Very special counsel

What Did Fitzgerald Know and When Did He Know It? is James Taranto’s question based on a NY Times story that “hints at the possibility of prosecutorial misconduct in the Valerie Plame” case.  He quotes:

An enduring mystery of the C.I.A. leak case has been solved in recent days, but with a new twist: Patrick J. Fitzgerald, the prosecutor, knew the identity of the leaker from his very first day in the special counsel's chair, but kept the inquiry open for nearly two more years before indicting I. Lewis Libby Jr., Vice President Dick Cheney's former chief of staff, on obstruction charges.

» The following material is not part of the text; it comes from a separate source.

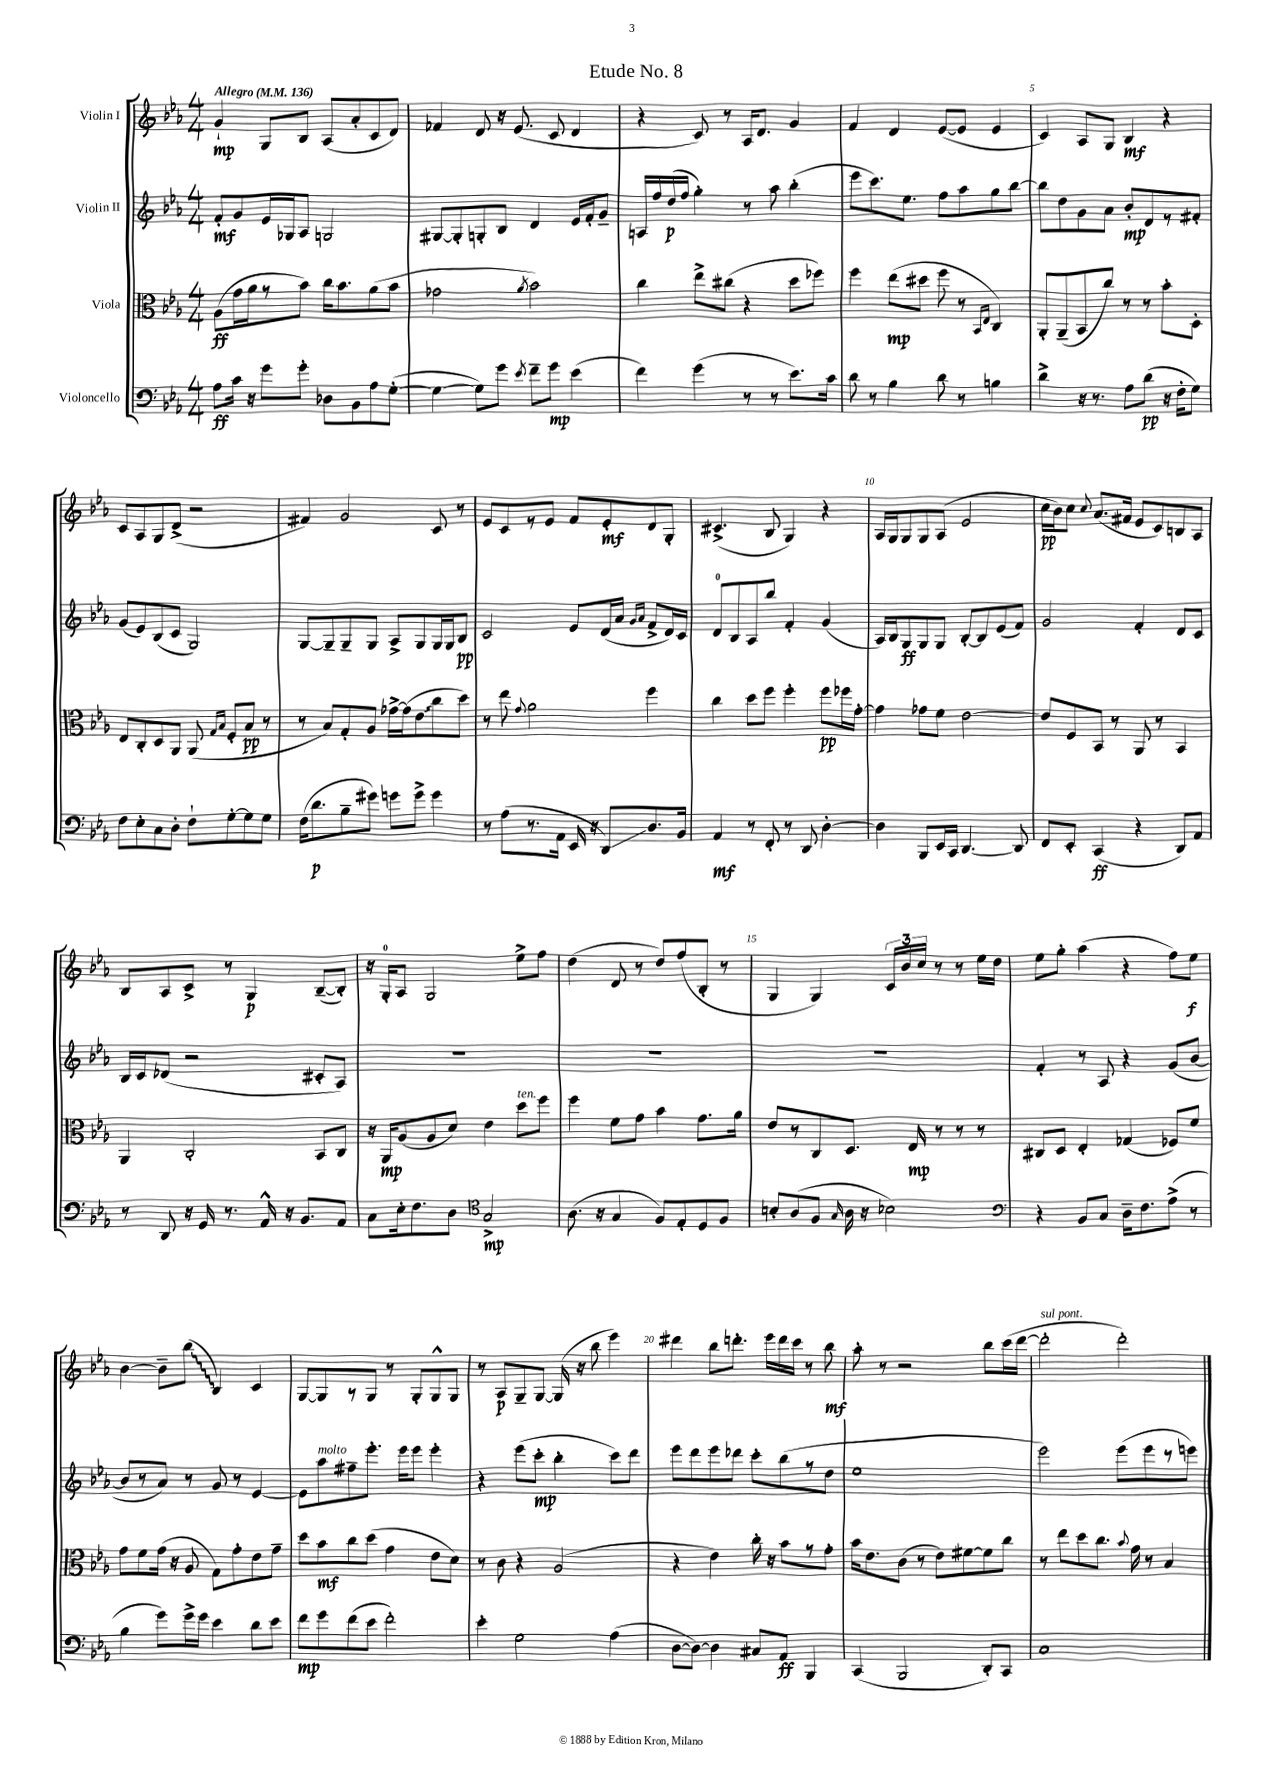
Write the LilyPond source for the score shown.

This national story is of keen interest here in Chicago, where Fitzgerald has been wielding a mighty swift sword of Justice Dept. anti-corruption activity.  Now, says NYT, there is “rich debate” about how he handled the Plame-leak business. 

Some say he “behaved much as did the independent counsels of the 1980's and 1990's who often failed to bring down their quarry on official misconduct charges but pursued highly nuanced accusations of a cover-up,” says NYT.

Armitage the Leaker would have resigned when he saw the Novak column that set things percolating, knowing he had goofed, but didn’t because it would have blown his cover.  He didn’t even tell Bush, after huddling with Colin Powell and the head State Dept. lawyer with the historic name of William H. (my guess it’s for Howard) Taft IV.

He kept Bush in the dark “because [Fitzgerald] asked him not to divulge it,” says NYT, blind-sourcing.  Taranto is not pleased:

It seems that Fitzgerald and the State Department covered up a noncrime, and the effect was to keep alive the illusion that it was a crime. We won't speculate about the prosecutor's motives, but the more we hear about the case, the clearer it is that the whole thing stinks.